Once we’ve downloaded the data using download_data(), we create the SemanticSegmentationData. We select a pre-trained mobilenet_v3_large backbone with an fpn head to use for our SemanticSegmentation task and fine-tune on the CARLA data. We then use the trained SemanticSegmentation for inference. You can check the available pretrained weights for the backbones like this SemanticSegmentation.available_pretrained_weights(“resnet18”). Finally, we save the model. Here’s the full example:

import flash
import torch
from flash.core.data.utils import download_data
from flash.image import SemanticSegmentation, SemanticSegmentationData

# 1. Create the DataModule
# The data was generated with the  CARLA self-driving simulator as part of the Kaggle Lyft Udacity Challenge.
# More info here: https://www.kaggle.com/kumaresanmanickavelu/lyft-udacity-challenge
download_data(
    "https://github.com/ongchinkiat/LyftPerceptionChallenge/releases/download/v0.1/carla-capture-20180513A.zip",
    "./data",
)

datamodule = SemanticSegmentationData.from_folders(
    train_folder="data/CameraRGB",
    train_target_folder="data/CameraSeg",
    val_split=0.1,
    transform_kwargs={"image_size": (256, 256)},
    num_classes=21,
    batch_size=4,
)

# 2. Build the task
model = SemanticSegmentation(
    backbone="mobilenetv3_large_100",
    head="fpn",
    num_classes=datamodule.num_classes,
)

# 3. Create the trainer and finetune the model
trainer = flash.Trainer(max_epochs=3, gpus=torch.cuda.device_count())
trainer.finetune(model, datamodule=datamodule, strategy="freeze")

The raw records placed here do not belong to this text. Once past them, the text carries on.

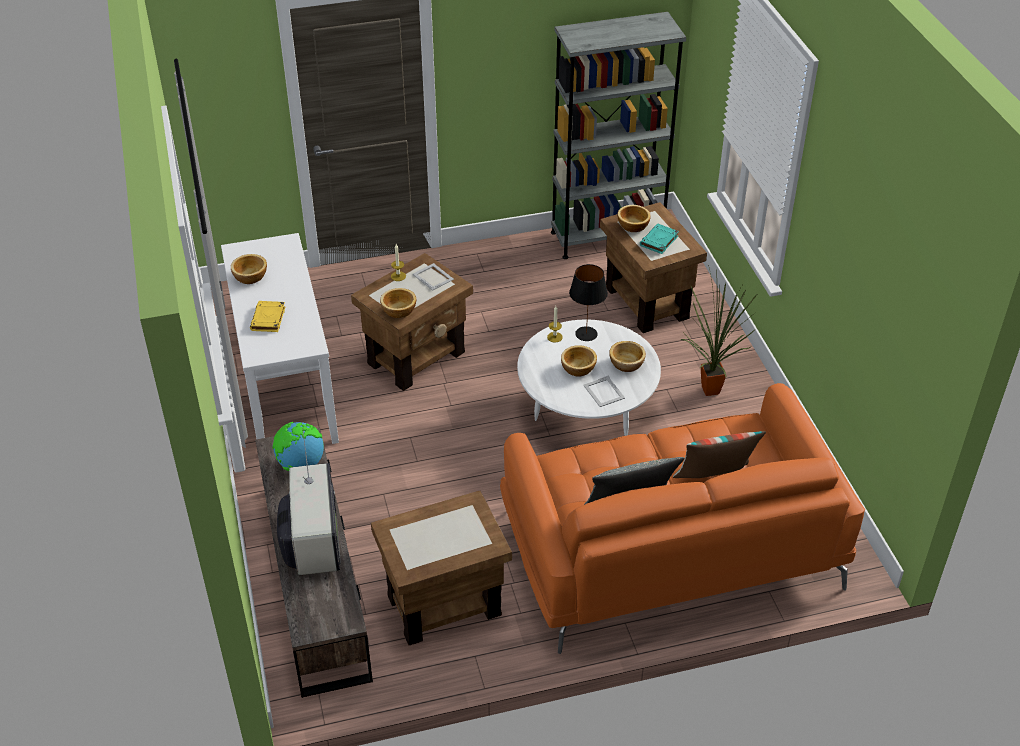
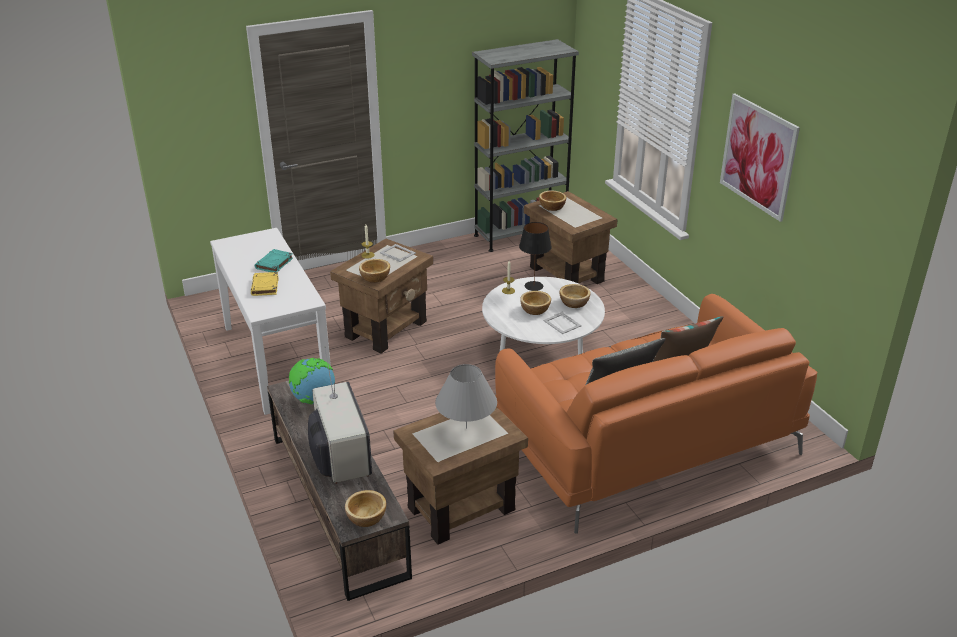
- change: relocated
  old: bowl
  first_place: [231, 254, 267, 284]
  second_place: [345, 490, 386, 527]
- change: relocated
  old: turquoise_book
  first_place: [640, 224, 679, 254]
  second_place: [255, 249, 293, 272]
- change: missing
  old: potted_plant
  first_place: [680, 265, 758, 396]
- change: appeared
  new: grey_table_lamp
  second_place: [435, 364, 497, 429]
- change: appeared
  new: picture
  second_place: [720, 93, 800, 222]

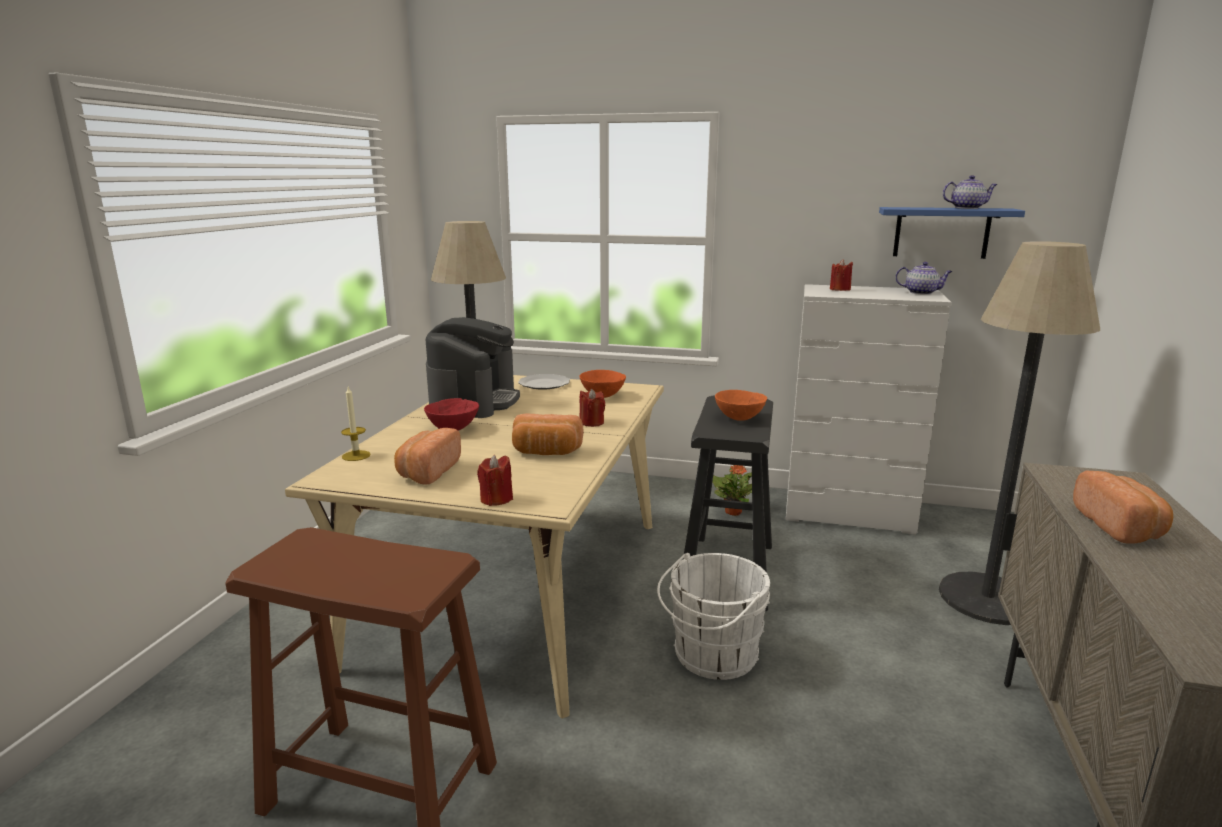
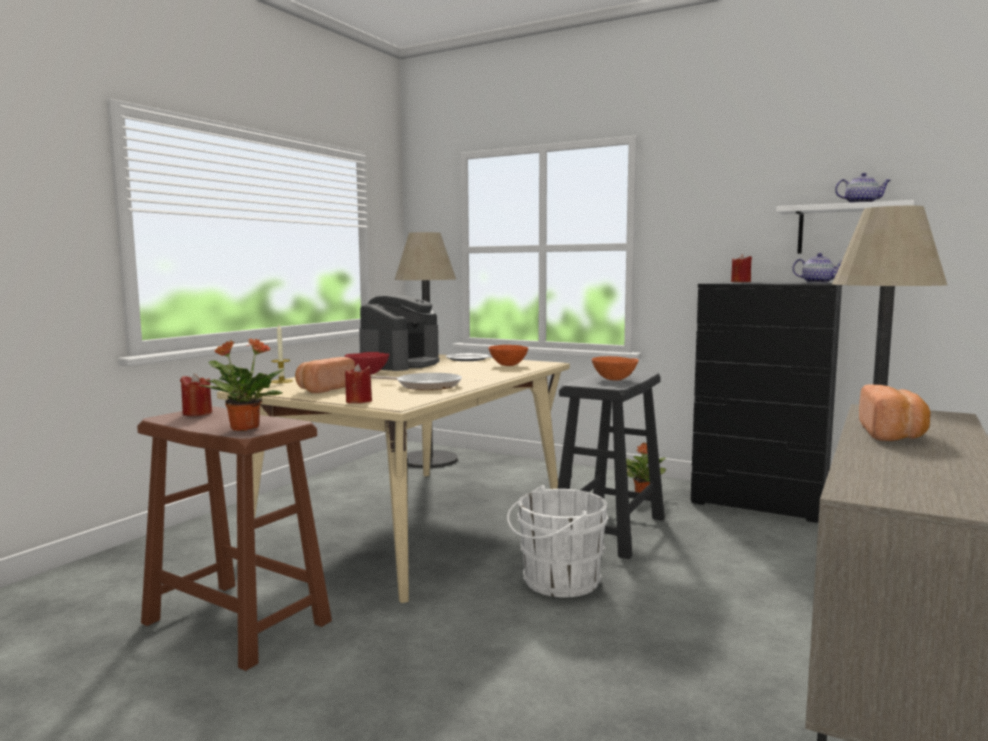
- change: exchanged
  old: bread
  new: frying_pan
  first_place: [512, 414, 584, 455]
  second_place: [371, 373, 462, 390]
- change: relocated
  old: red_candle
  first_place: [579, 389, 605, 427]
  second_place: [180, 373, 212, 416]
- change: colour
  old: white_dresser
  new: black_dresser
  first_place: [786, 284, 952, 535]
  second_place: [691, 282, 842, 523]
- change: colour
  old: blue_shelf
  new: white_shelf
  first_place: [879, 207, 1025, 259]
  second_place: [776, 200, 914, 254]
- change: appeared
  new: potted_plant
  second_place: [198, 338, 284, 431]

# 4. Segment a few images!
datamodule = SemanticSegmentationData.from_files(
    predict_files=[
        "data/CameraRGB/F61-1.png",
        "data/CameraRGB/F62-1.png",
        "data/CameraRGB/F63-1.png",
    ],
    batch_size=3,
)
predictions = trainer.predict(model, datamodule=datamodule)
print(predictions)

# 5. Save the model!
trainer.save_checkpoint("semantic_segmentation_model.pt")

To learn how to view the available backbones / heads for this task, see Backbones and Heads.

Flash Zero¶

The semantic segmentation task can be used directly from the command line with zero code using Flash Zero. You can run the above example with:

flash semantic_segmentation

To view configuration options and options for running the semantic segmentation task with your own data, use:

flash semantic_segmentation --help

Serving¶

The SemanticSegmentation task is servable. This means you can call .serve to serve your Task. Here’s an example:

from flash.image import SemanticSegmentation
from flash.image.segmentation.output import SegmentationLabelsOutput

model = SemanticSegmentation.load_from_checkpoint(
    "https://flash-weights.s3.amazonaws.com/0.9.0/semantic_segmentation_model.pt"
)
model.output = SegmentationLabelsOutput(visualize=False)
model.serve()

You can now perform inference from your client like this:

import base64
from pathlib import Path

import flash
import requests

with (Path(flash.ASSETS_ROOT) / "road.png").open("rb") as f:
    imgstr = base64.b64encode(f.read()).decode("UTF-8")

body = {"session": "UUID", "payload": {"inputs": {"data": imgstr}}}
resp = requests.post("http://127.0.0.1:8000/predict", json=body)
print(resp.json())